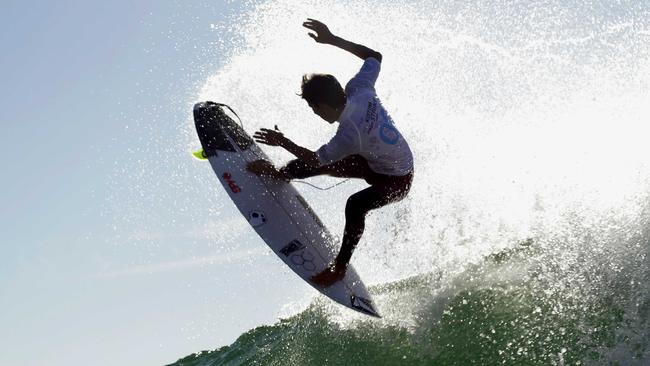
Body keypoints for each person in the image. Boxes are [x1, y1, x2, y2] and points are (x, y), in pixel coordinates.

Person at [247, 18, 414, 287]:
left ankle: (339, 267)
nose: (315, 114)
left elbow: (314, 158)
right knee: (315, 165)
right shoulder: (359, 89)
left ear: (323, 105)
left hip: (397, 181)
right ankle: (281, 174)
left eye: (313, 109)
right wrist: (332, 39)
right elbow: (375, 56)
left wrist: (283, 141)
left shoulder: (350, 134)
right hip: (372, 160)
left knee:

_ _ _ _ _

Repeat all of the data above word for word, minus the pictures.

Body keypoints for each person in the image. Boxes are [x1, y1, x2, y2] and points are (x, y), in pixel coordinates.

Person at [247, 18, 414, 287]:
left ankle: (339, 267)
nose: (315, 114)
left elbow: (314, 158)
right knee: (315, 165)
right shoulder: (359, 89)
left ear: (323, 105)
left hip: (397, 181)
right ankle: (281, 174)
left eye: (313, 109)
right wrist: (332, 39)
right elbow: (375, 56)
left wrist: (283, 141)
left shoulder: (350, 134)
right hip: (372, 160)
left knee:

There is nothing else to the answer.